The son is the narrator, more precisely the narrator is tied to the son's vision. Because that vision is broken, the narrator is untrusted, and we see two versions of a story after the piggybank affair: one in which he remains poor and another in which he lives a fantasy with a prostitute.
That untrusted nature pervades the story itself: there is a story about an older son, someone whose existence even the shopkeeper acknowledges. We in fact see a photo of two children. But in a remarkable scene, the mother returns and the boy presents his own, contrary, story while she speaks similarly.
So at root, it is a book about books: The "Jewish" (and western) books don't connect. In fact, they are sold to procure sex. The Koran does connect, and much is made of our boy's receiving and adopting it. It connects not because if its intrinsic content, but because a human (a "sufi" shopkeeper) created the bond. Along the way, we see our otherwise poor student become a master teacher when helping pass the driver's test.

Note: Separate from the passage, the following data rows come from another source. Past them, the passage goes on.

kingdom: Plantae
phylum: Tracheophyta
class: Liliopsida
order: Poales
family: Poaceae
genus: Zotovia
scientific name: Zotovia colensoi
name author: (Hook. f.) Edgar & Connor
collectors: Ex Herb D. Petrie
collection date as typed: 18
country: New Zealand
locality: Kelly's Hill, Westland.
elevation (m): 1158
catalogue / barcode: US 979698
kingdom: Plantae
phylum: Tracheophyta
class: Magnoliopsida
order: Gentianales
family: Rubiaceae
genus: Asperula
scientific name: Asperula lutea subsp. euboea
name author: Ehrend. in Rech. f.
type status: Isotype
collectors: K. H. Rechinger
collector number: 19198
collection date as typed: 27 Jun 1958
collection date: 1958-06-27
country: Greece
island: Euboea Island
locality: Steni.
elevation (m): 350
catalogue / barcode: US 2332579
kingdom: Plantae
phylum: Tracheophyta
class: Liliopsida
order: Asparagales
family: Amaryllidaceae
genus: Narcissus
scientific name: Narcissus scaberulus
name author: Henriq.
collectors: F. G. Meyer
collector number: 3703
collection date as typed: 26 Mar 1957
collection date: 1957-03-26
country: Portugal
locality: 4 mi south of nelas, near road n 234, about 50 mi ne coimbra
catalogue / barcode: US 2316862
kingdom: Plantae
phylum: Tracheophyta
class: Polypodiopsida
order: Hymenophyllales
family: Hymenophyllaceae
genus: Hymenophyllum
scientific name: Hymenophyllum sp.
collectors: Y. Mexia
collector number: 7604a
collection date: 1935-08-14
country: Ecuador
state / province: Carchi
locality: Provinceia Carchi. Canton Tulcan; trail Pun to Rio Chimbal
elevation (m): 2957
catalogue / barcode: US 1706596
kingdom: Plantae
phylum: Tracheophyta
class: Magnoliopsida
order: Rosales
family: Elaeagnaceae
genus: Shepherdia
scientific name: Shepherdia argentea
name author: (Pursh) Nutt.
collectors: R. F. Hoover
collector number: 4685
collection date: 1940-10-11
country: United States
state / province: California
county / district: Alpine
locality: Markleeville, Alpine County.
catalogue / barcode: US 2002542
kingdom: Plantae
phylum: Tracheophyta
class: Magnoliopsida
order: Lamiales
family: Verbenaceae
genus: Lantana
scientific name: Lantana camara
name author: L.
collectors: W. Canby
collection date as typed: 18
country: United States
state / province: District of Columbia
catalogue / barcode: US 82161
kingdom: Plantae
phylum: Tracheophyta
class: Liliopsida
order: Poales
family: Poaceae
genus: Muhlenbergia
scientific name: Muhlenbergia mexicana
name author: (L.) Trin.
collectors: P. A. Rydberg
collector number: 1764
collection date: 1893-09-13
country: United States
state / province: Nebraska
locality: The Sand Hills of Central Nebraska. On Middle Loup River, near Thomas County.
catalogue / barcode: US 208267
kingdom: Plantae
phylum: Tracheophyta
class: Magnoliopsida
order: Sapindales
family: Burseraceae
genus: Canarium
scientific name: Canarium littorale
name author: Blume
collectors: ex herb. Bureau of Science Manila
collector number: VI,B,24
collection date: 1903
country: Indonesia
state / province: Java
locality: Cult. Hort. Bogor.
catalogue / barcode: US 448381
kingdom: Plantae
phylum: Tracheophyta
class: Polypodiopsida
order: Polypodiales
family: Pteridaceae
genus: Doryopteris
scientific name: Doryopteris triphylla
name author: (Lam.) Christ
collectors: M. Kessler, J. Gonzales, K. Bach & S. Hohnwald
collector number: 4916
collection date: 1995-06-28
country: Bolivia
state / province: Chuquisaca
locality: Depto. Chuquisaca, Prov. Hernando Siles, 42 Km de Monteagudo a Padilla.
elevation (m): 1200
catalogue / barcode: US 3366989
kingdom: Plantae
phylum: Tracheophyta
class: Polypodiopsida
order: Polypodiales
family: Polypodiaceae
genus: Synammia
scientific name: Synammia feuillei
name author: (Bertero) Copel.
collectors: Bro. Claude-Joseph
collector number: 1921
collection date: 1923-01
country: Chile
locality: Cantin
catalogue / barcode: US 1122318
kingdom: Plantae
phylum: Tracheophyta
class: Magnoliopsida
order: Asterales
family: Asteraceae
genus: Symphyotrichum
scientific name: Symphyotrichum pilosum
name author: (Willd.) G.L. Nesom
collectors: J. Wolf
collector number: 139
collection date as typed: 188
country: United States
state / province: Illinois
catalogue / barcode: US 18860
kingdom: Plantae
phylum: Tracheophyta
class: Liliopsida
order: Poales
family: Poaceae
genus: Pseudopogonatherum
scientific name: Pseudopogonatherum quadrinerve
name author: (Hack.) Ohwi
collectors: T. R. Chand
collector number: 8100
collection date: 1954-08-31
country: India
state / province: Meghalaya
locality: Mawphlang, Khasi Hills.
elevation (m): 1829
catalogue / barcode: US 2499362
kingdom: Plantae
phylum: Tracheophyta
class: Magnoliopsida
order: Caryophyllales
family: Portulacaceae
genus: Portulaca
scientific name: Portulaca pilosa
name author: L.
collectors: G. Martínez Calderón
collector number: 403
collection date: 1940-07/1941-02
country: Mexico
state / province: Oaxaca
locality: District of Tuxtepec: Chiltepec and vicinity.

So we'd have a book about warring books, connecting with the reader through personal metaphor just as the story within connects the personal through books. I call this "folding," and imagine it to have been the construction of the original book.
But none of that is here. All of it has been washed away and replaced with actor's mannerisms, disconnected scenarios and cheap sentiment. Sharif should have known better, especially if he understood the story.
Ted's Evaluation -- 1 of 3: You can find something better to do with this part of your life.
Fify Befe Oa Nana
28/08/2024 03:10
I went to see the movie after reading very good reviews during last Venice Film Festival. It was generally described as a fairytale about tolerance and friendship - ant that's what it is. A fairytale Paris quarter, with fairytale 'putaines', a wise middle aged shopkeeper, a smart teenager - everyday life goes on with a little happiness, a little tragedy, nice period music, simple happy philosophy. The second half of the movie goes on-the-road - in a fairytale Turkey, though definitely more realistic than Paris. Omar Sharif is good, and Pierre Boulanger is even better. This film is perfect to spend a cheerful evening and it is a little joyful lesson on religious tolerance and friendship.
عبدالعالي الصقري
28/08/2024 03:10
. . .and, by the way, I am of Irish descent. But the script is so one-sided that it left me wondering. The boy's father abandons him out of pure cowardice. The boy's mother appears briefly, then inexplicably disappears. His home is a claustrophobic nightmare of books. All of the openness, space, and light is associated with the Sharif character. The lad ends up rejecting his Jewish heritage completely, adopting an Arabic variant, and contentedly running a corner grocery store from 6:00 a.m to midnight.
The bland acceptance of this piece of subtle, but clear, propaganda - pretty much what I would expect from the current climate in France - leaves me puzzled.